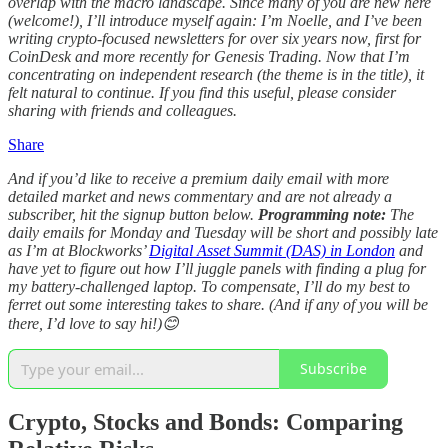
overlap with the macro landscape. Since many of you are new here
(welcome!), I’ll introduce myself again: I’m Noelle, and I’ve been
writing crypto-focused newsletters for over six years now, first for
CoinDesk and more recently for Genesis Trading. Now that I’m
concentrating on independent research (the theme is in the title), it
felt natural to continue. If you find this useful, please consider
sharing with friends and colleagues.
Share
And if you’d like to receive a premium daily email with more
detailed market and news commentary and are not already a
subscriber, hit the signup button below.
Programming note:
The
daily emails for Monday and Tuesday will be short and possibly late
as I’m at Blockworks’
Digital Asset Summit (DAS) in London
and
have yet to figure out how I’ll juggle panels with finding a plug for
my battery-challenged laptop. To compensate, I’ll do my best to
ferret out some interesting takes to share. (And if any of you will be
there, I’d love to say hi!)😊
Subscribe
Crypto, Stocks and Bonds: Comparing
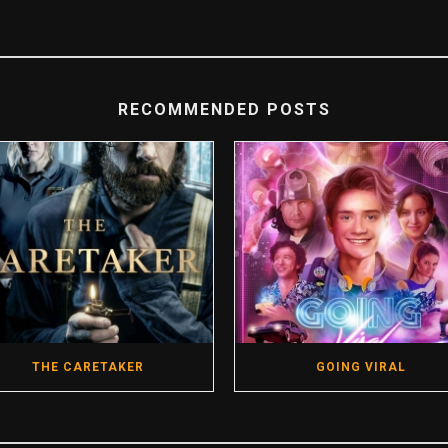
RECOMMENDED POSTS
THE CARETAKER
GOING VIRAL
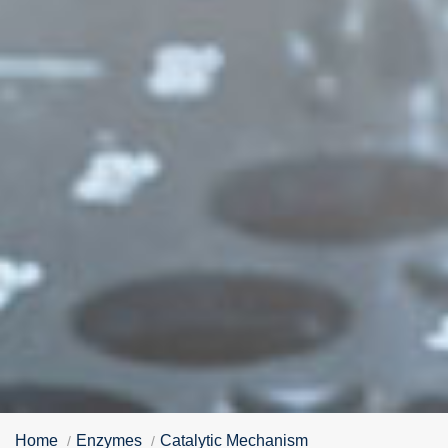
Home
Enzymes
Catalytic Mechanism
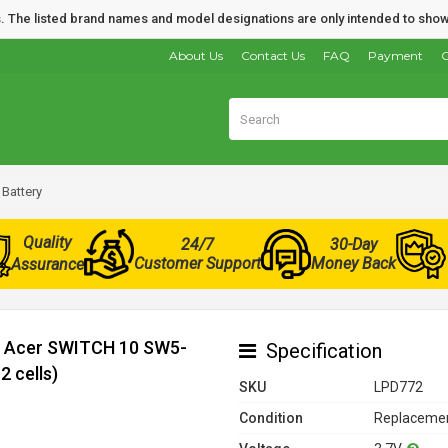
nds. The listed brand names and model designations are only intended to show
About Us
Contact Us
FAQ
Payment
O
Battery
Quality
24/7
30-Day
Customer Support
Money Back
Assurance
or Acer SWITCH 10 SW5-
Specification
 cells)
SKU
LPD772
Condition
Replacemen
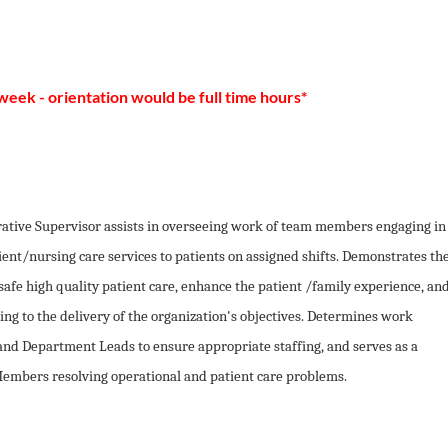
 week - orientation would be full time hours*
ative Supervisor assists in overseeing work of team members engaging in
ient/nursing care services to patients on assigned shifts. Demonstrates th
 safe high quality patient care, enhance the patient /family experience, an
ing to the delivery of the organization's objectives. Determines work
and Department Leads to ensure appropriate staffing, and serves as a
 Members resolving operational and patient care problems.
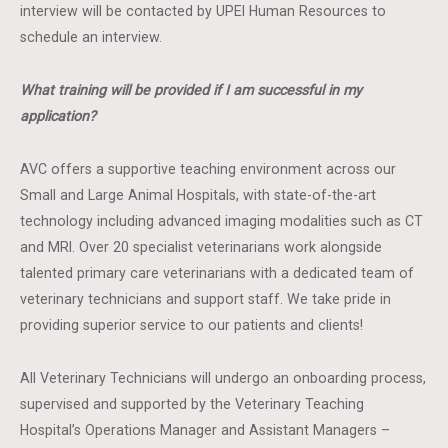
interview will be contacted by UPEI Human Resources to
schedule an interview.
What training will be provided if I am successful in my
application?
AVC offers a supportive teaching environment across our
Small and Large Animal Hospitals, with state-of-the-art
technology including advanced imaging modalities such as CT
and MRI. Over 20 specialist veterinarians work alongside
talented primary care veterinarians with a dedicated team of
veterinary technicians and support staff. We take pride in
providing superior service to our patients and clients!
All Veterinary Technicians will undergo an onboarding process,
supervised and supported by the Veterinary Teaching
Hospital’s Operations Manager and Assistant Managers –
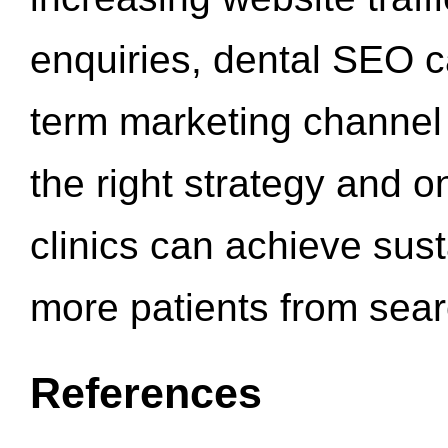
enquiries, dental SEO 
term marketing channel 
the right strategy and o
clinics can achieve sus
more patients from sea
References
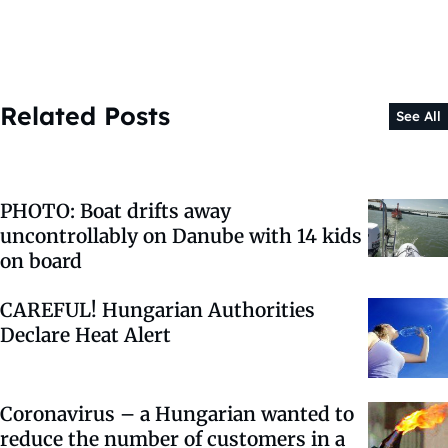
Related Posts
See All
PHOTO: Boat drifts away
uncontrollably on Danube with 14 kids
on board
CAREFUL! Hungarian Authorities
Declare Heat Alert
Coronavirus – a Hungarian wanted to
reduce the number of customers in a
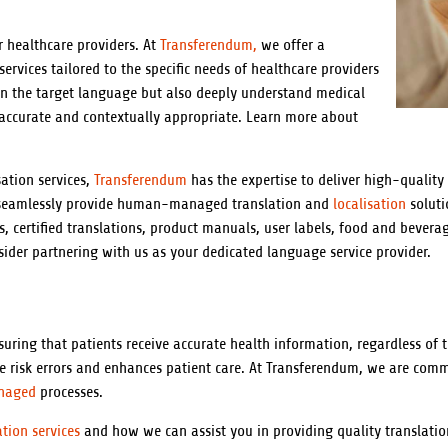
r healthcare providers. At
Transferendum,
we offer a
ervices tailored to the specific needs of healthcare providers
 in the target language but also deeply understand medical
 accurate and contextually appropriate. Learn more about
ation services,
Transferendum
has the expertise to deliver high-quality
o seamlessly provide human-managed translation and
localisation
soluti
s, certified translations, product manuals, user labels, food and bevera
ider partnering with us as your dedicated language service provider.
nsuring that patients receive accurate health information, regardless of
the risk errors and enhances patient care. At Transferendum, we are com
naged
processes.
ation services
and how we can assist you in providing quality translatio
☆ ☆ ☆ ☆
→ **What the task asks**: Retype word for word all the material given above, and keep the pictures out.

→ **Answer space**:
overlap with the macro landscape. Since many of you are new here
(welcome!), I’ll introduce myself again: I’m Noelle, and I’ve been
writing crypto-focused newsletters for over six years now, first for
CoinDesk and more recently for Genesis Trading. Now that I’m
concentrating on independent research (the theme is in the title), it
felt natural to continue. If you find this useful, please consider
sharing with friends and colleagues.
Share
And if you’d like to receive a premium daily email with more
detailed market and news commentary and are not already a
subscriber, hit the signup button below.
Programming note:
The
daily emails for Monday and Tuesday will be short and possibly late
as I’m at Blockworks’
Digital Asset Summit (DAS) in London
and
have yet to figure out how I’ll juggle panels with finding a plug for
my battery-challenged laptop. To compensate, I’ll do my best to
ferret out some interesting takes to share. (And if any of you will be
there, I’d love to say hi!)😊
Subscribe
Crypto, Stocks and Bonds: Comparing
RECOMMENDED POSTS
THE CARETAKER
GOING VIRAL
Home
Enzymes
Catalytic Mechanism
nds. The listed brand names and model designations are only intended to show
About Us
Contact Us
FAQ
Payment
O
Battery
Quality
24/7
30-Day
Customer Support
Money Back
Assurance
or Acer SWITCH 10 SW5-
Specification
 cells)
SKU
LPD772
Condition
Replacemen
 week - orientation would be full time hours*
ative Supervisor assists in overseeing work of team members engaging in
ient/nursing care services to patients on assigned shifts. Demonstrates th
 safe high quality patient care, enhance the patient /family experience, an
ing to the delivery of the organization's objectives. Determines work
and Department Leads to ensure appropriate staffing, and serves as a
 Members resolving operational and patient care problems.
interview will be contacted by UPEI Human Resources to
schedule an interview.
What training will be provided if I am successful in my
application?
AVC offers a supportive teaching environment across our
Small and Large Animal Hospitals, with state-of-the-art
technology including advanced imaging modalities such as CT
and MRI. Over 20 specialist veterinarians work alongside
talented primary care veterinarians with a dedicated team of
veterinary technicians and support staff. We take pride in
providing superior service to our patients and clients!
All Veterinary Technicians will undergo an onboarding process,
supervised and supported by the Veterinary Teaching
Hospital’s Operations Manager and Assistant Managers –
enquiries, dental SEO 
term marketing channel 
the right strategy and o
clinics can achieve sus
more patients from sea
References
Related Posts
See All
PHOTO: Boat drifts away
uncontrollably on Danube with 14 kids
on board
CAREFUL! Hungarian Authorities
Declare Heat Alert
Coronavirus – a Hungarian wanted to
reduce the number of customers in a
r healthcare providers. At
Transferendum,
we offer a
ervices tailored to the specific needs of healthcare providers
 in the target language but also deeply understand medical
 accurate and contextually appropriate. Learn more about
ation services,
Transferendum
has the expertise to deliver high-quality
o seamlessly provide human-managed translation and
localisation
soluti
s, certified translations, product manuals, user labels, food and bevera
ider partnering with us as your dedicated language service provider.
nsuring that patients receive accurate health information, regardless of
the risk errors and enhances patient care. At Transferendum, we are com
naged
processes.
ation services
and how we can assist you in providing quality translatio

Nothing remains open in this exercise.